Lauren looked toward the dining room entry and spotted Nyssa just as she backed out of view. Then she straightened the boar pulled from Heath’s bag, which was set at the end of the table opposite the one that another guard had removed from the outdoor niche. They had arranged the other pieces the same way, the ones found in the bag on one end, the ones found in the niches on the other. The bronze hare, a small deer, and a fist-size pot.
“Can you tell which ones are yours?” Peter pointed to one grouping of figures, then the other. “They look identical to me.”
Carmody picked up the pottery boar that had been found in Heath’s bag and turned it over. Examined it for a few moments, then grumped under his breath and pulled a pair of rimless reading glasses from his shirt pocket and maneuvered them on.
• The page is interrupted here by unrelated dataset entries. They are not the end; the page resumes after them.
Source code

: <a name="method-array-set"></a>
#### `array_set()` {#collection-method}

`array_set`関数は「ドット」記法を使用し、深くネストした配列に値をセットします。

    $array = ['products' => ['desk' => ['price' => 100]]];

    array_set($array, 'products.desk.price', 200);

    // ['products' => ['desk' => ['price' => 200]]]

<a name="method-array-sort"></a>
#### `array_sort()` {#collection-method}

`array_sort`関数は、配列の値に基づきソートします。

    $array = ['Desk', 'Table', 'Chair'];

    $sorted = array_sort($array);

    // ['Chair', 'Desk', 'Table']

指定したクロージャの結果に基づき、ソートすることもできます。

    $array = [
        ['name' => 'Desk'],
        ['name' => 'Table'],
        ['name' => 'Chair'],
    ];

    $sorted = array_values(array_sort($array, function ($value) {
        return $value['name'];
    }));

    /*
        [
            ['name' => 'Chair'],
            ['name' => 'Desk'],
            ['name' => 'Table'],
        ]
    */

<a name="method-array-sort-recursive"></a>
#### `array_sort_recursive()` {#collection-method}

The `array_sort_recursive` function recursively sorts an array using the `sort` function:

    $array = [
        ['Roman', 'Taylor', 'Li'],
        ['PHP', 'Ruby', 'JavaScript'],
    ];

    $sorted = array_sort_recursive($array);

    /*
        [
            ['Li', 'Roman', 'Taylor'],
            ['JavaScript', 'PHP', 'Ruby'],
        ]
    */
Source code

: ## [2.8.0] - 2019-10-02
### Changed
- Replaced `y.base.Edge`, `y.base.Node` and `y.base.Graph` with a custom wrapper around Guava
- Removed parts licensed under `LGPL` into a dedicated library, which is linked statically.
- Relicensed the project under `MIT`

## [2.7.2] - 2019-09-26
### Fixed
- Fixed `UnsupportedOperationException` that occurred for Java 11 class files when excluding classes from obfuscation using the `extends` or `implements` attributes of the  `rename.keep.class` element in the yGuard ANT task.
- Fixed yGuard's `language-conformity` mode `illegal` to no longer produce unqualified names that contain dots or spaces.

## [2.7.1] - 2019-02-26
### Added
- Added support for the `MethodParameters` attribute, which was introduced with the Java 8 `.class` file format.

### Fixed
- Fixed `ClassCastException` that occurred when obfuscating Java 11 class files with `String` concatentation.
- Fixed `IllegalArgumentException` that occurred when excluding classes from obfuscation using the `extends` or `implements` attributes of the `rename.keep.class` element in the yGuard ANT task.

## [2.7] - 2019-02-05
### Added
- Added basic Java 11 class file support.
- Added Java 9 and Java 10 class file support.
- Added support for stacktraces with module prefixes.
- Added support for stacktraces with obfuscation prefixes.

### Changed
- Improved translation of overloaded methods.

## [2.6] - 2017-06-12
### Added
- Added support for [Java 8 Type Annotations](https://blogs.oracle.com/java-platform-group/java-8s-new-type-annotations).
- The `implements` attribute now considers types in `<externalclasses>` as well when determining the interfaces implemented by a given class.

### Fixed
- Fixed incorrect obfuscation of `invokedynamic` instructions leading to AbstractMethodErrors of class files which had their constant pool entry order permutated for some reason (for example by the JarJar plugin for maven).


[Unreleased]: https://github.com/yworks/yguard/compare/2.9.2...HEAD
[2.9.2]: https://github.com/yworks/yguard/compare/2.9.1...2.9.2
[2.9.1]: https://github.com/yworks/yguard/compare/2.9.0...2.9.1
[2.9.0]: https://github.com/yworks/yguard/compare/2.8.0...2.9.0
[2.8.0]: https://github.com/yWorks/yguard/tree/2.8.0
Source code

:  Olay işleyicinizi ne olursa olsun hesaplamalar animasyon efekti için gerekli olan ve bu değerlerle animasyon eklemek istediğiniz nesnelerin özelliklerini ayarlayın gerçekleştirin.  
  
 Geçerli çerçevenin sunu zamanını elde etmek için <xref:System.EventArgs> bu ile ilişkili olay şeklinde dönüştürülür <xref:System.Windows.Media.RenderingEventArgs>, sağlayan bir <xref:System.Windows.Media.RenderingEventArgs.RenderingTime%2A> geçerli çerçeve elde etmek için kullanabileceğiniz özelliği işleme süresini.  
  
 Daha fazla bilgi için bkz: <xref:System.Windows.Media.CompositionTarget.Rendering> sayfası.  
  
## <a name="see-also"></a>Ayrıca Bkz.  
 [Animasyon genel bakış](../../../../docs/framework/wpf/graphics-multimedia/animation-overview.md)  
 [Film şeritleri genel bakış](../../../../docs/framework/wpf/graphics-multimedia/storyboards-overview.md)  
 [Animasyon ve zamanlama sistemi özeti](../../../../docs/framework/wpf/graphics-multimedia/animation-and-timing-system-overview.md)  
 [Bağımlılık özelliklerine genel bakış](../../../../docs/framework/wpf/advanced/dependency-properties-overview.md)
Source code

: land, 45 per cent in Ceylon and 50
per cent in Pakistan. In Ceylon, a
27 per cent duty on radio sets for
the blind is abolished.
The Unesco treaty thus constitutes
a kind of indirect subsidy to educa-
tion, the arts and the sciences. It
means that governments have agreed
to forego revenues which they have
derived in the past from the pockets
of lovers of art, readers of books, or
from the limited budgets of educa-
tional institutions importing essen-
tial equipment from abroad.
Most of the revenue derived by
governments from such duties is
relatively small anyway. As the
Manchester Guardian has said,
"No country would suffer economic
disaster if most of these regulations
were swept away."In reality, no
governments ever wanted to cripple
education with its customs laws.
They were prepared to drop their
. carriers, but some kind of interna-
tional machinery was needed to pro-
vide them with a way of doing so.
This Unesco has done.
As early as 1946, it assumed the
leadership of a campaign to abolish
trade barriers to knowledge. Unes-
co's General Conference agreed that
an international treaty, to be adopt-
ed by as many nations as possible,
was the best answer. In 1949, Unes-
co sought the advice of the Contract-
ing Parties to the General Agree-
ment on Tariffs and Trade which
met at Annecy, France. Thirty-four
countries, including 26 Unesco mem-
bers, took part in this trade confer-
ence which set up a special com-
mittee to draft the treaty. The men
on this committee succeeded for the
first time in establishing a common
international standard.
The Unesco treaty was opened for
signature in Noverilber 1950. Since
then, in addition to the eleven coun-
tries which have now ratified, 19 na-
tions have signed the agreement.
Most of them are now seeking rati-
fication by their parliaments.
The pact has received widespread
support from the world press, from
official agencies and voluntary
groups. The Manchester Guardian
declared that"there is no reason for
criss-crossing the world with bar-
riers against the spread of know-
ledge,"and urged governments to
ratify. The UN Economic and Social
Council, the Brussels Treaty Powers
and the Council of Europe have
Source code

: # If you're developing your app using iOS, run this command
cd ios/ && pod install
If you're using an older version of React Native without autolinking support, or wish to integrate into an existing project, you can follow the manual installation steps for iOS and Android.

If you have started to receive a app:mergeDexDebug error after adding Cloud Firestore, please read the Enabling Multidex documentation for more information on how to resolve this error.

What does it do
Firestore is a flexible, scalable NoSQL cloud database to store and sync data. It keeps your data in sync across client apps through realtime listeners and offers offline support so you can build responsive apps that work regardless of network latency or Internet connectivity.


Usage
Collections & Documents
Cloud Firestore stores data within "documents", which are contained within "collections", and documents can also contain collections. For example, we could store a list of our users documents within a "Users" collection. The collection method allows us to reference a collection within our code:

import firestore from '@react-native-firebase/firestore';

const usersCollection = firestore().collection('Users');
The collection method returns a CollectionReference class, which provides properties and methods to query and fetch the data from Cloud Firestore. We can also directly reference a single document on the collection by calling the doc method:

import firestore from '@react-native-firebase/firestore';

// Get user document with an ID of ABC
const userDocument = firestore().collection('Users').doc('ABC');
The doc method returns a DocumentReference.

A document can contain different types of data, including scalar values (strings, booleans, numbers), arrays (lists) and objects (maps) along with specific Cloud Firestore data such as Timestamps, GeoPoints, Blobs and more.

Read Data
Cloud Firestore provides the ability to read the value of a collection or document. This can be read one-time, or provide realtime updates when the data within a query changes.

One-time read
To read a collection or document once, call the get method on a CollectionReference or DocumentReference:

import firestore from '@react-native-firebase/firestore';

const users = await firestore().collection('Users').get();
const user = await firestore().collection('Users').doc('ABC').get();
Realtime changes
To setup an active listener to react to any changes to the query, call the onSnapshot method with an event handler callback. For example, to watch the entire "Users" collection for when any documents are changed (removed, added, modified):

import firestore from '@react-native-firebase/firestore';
Resumed his study, and pointed to something just inside a rear leg.
Lauren leaned close and sighted down where he pointed, and saw a minuscule mark inscribed in the clay. It appeared to be a letter c, but it was backward, and oddly shaped.
כ
“That’
s the ID mark.” Carmody pointed it out to Peter and Jenny, while Stef paced nearby. “All the old pieces have it. They were a gift to my grandfather Elias, but there’s no record of who gave them to him.”
Peter wrote in the air with his finger. “It looks like the Hebrew letter kaf.” He tilted his head. “Could be Aramaic, too. The line is so thickly drawn, I really can’t tell.”
Carmody shrugged. “I doubt it could tell us anything about the giver at this late date.” He set the boar back down on the table.
“They were a gift from a grateful investor.”
They all turned as Kaster entered. He again proved the most formally dressed person in the room in his pale blue cashmere pullover and gray slacks, soft black loafers scuffing softly against the hardwood floor. “They were given to him around the time he started to make a name for himself.” He joined Carmody at the table.
Carmody frowned. “You never mentioned it before.”
“It never came up. No one ever had the stones to attempt to steal them before.” Kaster picked up the marked boar, turned it over and studied it for a moment, then set it down. Then he picked through the other pieces, switched the pots and deer, then backed away from the table when he finished.
“Are you sure you sorted them properly?” Peter picked up the deer that Kaster had designated the fake and turned it over. “You didn’t even look at them.” His brow arched as he examined the piece. “Well, you nailed this one.” He returned it to its place with the rest of the fakes.
“I have spent my life in this house.” Kaster pointed to the flower-scaped expanse. “I helped design that garden. I know these pieces like I know myself.”
Jenny took out her phone and started photographing the pieces. “It’s not my business, but given the value of these things, they should be better secured.” She poked the genuine pot with one finger, then motioned for Kaster to turn it over so she could record the identifying mark. “Your insurance company could deny reimbursement if they proved negligence.”